Pour admirer ces images, la Bibliothèque nationale du pays de Galles d’Aberystwyth abrite plus de 950 000 photographies liées à la région. On y trouve des travaux de photographes pionniers tout comme des œuvres de praticiens contemporains. Celles-ci ont toujours un rapport avec le pays de Galles, que ce soit par leur thème ou par l’origine de leur auteur. Fondée en 1978, la Ffotogallery est un autre organisme de référence en la matière. Elle présente des expositions de photographies anciennes ou actuelles, et soutient la création contemporaine. Enfin, on trouve à Aberystwyth la première camera obscura, construite en 1880 dans le parc du château, puis relocalisée à Constitution Hill pour un meilleur point de vue. Disparue en 1920, elle a été reproduite et est visible de nouveau depuis 1985. C’est un incontournable de la ville, si vous avez la chance de vous y rendre. La lentille massive de 14 pouces en fait l’une des plus grandes camera obscura du monde, pour un résultat fascinant (d’autant que le paysage côtier alentour est déjà en lui-même remarquable).

L’art contemporain gallois, une affirmation progressive

Depuis quelques décennies, la scène artistique contemporaine du pays de Galles tend à s’affirmer progressivement, de manière indépendante par rapport au reste du Royaume-Uni.
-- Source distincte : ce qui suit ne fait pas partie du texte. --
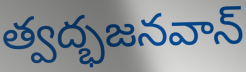
త్వద్భజనవాన్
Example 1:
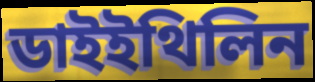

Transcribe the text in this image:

ডাইইথিলিন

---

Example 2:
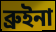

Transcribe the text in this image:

ব্রুইনা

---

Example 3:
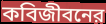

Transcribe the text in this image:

কবিজীবনের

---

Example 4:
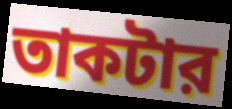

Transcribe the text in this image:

তাকটার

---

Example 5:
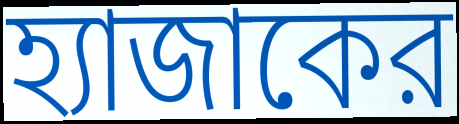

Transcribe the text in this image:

হ্যাজাকের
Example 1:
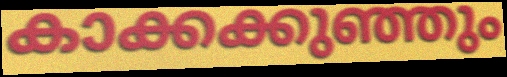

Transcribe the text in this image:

കാക്കക്കുഞ്ഞും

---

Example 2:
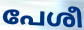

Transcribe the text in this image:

പേശീ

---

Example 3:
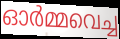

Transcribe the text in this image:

ഓർമ്മവെച്ച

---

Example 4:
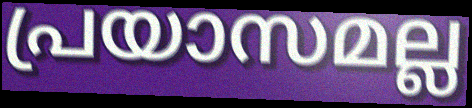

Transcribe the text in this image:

പ്രയാസമല്ല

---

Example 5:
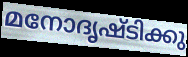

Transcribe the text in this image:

മനോദൃഷ്ടിക്കു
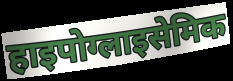
हाइपोग्लाइसेमिक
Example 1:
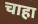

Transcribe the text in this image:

चाहा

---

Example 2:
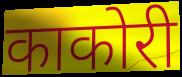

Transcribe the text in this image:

काकोरी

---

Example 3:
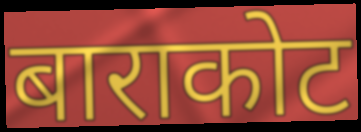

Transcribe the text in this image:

Depuis 2003, le pays de Galles participe par exemple à la Biennale de Venise avec son propre pavillon, exposant des artistes comme John Cale (1942-), Bedwyr Williams (1974-) ou Cerith Wyn-Evans (1958-). Ce dernier est un cinéaste, vidéaste et sculpteur internationalement reconnu, et notamment célèbre pour ses installations et mobiles qui jouent avec la lumière, composés par exemple de néons, de feu ou de miroirs.
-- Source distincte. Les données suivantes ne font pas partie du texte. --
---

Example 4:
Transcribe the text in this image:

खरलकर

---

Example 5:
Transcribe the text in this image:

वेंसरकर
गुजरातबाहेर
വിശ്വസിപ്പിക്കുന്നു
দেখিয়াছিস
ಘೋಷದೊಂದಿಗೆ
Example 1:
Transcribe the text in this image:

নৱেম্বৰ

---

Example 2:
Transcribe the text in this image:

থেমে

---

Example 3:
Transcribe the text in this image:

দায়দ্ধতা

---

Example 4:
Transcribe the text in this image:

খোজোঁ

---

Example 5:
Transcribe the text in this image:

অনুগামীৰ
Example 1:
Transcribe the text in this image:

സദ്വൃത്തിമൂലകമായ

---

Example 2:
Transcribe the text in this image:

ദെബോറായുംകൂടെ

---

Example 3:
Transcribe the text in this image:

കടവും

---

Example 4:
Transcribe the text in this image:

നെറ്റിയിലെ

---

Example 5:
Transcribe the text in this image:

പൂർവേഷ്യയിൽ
Aujourd’hui, la ville où se concentre le gros de l’activité créative est la capitale, mais la région compte des lieux culturels variés et répartis sur l’ensemble du territoire, dont son « Moma » (Museum of Modern Art Wales) à Machynlleth, le Plas Glyn y Weddw (un centre d’art installé dans une ancienne demeure de Llanbedrog), la galerie Oriel Davies à Newtown, le Riverfront à Newport, la Glynn Vivan Art Gallery à Swansea ou le Chapter Art Center à Cardiff.
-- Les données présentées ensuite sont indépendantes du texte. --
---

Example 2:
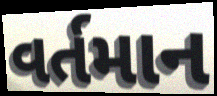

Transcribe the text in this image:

વર્તમાન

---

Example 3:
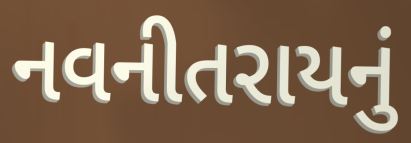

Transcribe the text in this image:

નવનીતરાયનું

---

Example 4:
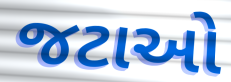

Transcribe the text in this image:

જટાઓ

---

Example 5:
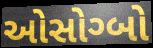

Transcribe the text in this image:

ઓસોગ્બો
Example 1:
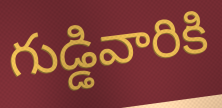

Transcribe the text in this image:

గుడ్డివారికి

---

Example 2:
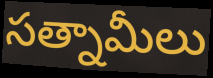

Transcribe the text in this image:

సత్నామీలు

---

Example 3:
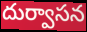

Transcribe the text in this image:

దుర్వాసన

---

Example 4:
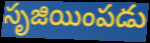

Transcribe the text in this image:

సృజియింపడు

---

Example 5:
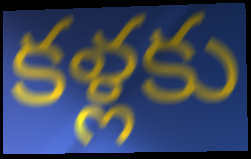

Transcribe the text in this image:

కళ్లకు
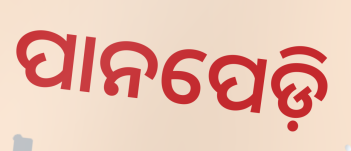
ପାନପେଡ଼ି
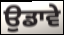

Les street artistes à l’assaut du pays de Galles

L’art gallois ne se rencontre pas seulement dans les musées et galeries, mais aussi sur les murs des villes ! Si Bristol est souvent considérée comme la capitale du street art au Royaume-Uni, Cardiff brille elle aussi en termes de culture urbaine. La région compte de nombreux artistes et collectifs reconnus, à l’instar de Phlegm, originellement illustrateur. On trouve une immense fresque de ce dernier tout près de la gare centrale de Cardiff, immédiatement reconnaissable si on a déjà croisé ses travaux, caractérisés par le noir et blanc et un imaginaire foisonnant.

Anecdote amusante : une œuvre du célébrissime Banksy est apparue en décembre 2018, peu avant Noël, au coin du garage d’un métallurgiste de la petite ville de Port Talbot, dans le sud du pays de Galles. Intitulée Season's Greetings, cette œuvre est une dénonciation de la pollution produite par les industries polluantes installée dans la région, et représente un enfant jouant avec des flocons de neige… jusqu’à ce que l’on comprenne qu’il s’agit de cendres sorties d’une cheminée ! Un message visuel fort dans une des villes les plus polluées du Royaume-Uni. La nouvelle s’est évidemment répandue à une vitesse effarante, l’œuvre attirant plus de 20 000 visiteurs, jusqu’à ce qu’un riche collectionneur se décide à la racheter (au propriétaire du mur), en promettant de la faire exposer dans la ville pour au moins trois ans. Cette petite histoire illustre à merveille tout le paradoxe du street art : lorsqu’un artiste devient célèbre, difficile de laisser ses œuvres s’épanouir dans la rue. Pour admirer Season's Greetings, rendez-vous au Ty'r Orsaf, un bâtiment situé sur le site d’un ancien poste de police, près de la gare ferroviaire de Port Talbot Parkway.